Not surprisingly, the chief congressional advocate for importing medicines is Vermont Senator Bernie Sanders. “More than two decades ago [Sanders] led a caravan of women across the U.S.-Canada border to purchase breast cancer medication,” according to Common Dreams January 6. In the House, he pushed laws for more medicine imports, to no avail. “Sanders traveled across the Canadian border again in 2019 with Type 1 diabetes patients looking to buy insulin.” And of course, Sanders made history as the most outspoken U.S. presidential candidate to back Medicare4All and to promise to sign it into law if he won. Biden, you may recall, vowed that he would veto M4A, if it came across his desk. I guess Americans collapsing and dying doesn’t concern Joe “Lunch Bucket” Biden too much.
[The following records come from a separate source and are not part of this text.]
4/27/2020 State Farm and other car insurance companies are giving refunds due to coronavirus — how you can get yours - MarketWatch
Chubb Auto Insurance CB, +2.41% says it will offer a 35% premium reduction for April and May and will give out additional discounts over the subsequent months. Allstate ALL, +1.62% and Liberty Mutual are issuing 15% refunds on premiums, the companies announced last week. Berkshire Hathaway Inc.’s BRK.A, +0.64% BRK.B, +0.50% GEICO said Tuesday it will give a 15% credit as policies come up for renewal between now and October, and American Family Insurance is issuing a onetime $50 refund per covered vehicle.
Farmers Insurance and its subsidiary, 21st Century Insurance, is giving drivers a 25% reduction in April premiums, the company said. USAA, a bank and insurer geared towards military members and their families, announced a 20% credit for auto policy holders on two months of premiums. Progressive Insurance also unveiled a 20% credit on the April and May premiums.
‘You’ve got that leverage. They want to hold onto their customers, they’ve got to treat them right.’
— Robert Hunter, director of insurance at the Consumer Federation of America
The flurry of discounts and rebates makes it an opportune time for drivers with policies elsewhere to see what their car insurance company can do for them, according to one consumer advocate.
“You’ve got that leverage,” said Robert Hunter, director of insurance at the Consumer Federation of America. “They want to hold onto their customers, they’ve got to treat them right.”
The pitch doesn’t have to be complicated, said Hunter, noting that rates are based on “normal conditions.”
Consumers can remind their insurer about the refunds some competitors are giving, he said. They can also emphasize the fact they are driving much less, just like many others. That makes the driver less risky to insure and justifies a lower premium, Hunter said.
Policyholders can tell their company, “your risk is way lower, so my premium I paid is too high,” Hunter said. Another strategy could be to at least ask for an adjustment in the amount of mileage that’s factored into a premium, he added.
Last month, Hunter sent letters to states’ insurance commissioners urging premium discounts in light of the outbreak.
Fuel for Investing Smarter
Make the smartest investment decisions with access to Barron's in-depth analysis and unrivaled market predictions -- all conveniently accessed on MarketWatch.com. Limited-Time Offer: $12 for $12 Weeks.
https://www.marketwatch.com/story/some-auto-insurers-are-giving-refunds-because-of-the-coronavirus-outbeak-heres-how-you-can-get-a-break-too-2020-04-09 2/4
Sanders also on December 7 addressed considering price as a factor in breaking patent monopolies on some drugs. This is a white house proposal, which Sanders called “a step in the right direction.” There’s a lot to be said for breaking these patents. “The American people are sick and tired of seeing hundreds of billions of their tax dollars going to the research and development of new treatments and cures only to end up paying, by far, the highest prices in the world for prescription drugs.” Sanders then demanded the Biden team to REQUIRE affordable prices for new prescription medicines developed with taxpayer dollars. Think covid vaccines. Taxpayers financed Moderna’s research to the tune of $10 billion, only to see the company start jacking up its vaccine’s prices. In September, Moderna set the list price between $120 and $130 per dose.

The White House “should also move to substantially lower the price of the prostate cancer drug Xtandi by allowing companies to manufacture generic versions…” Sanders said. “This is a drug that was invented with taxpayer dollars by scientists at UCLA and can be purchased in Canada for one-fifth the U.S. price.” And there you have American pharmaceutical medicine in a nutshell: one hand out for government cash, the other deep in the public’s pockets filching every last dime for overpriced treatments that other nations provide for a pittance. This is not a medical system – it’s a racket.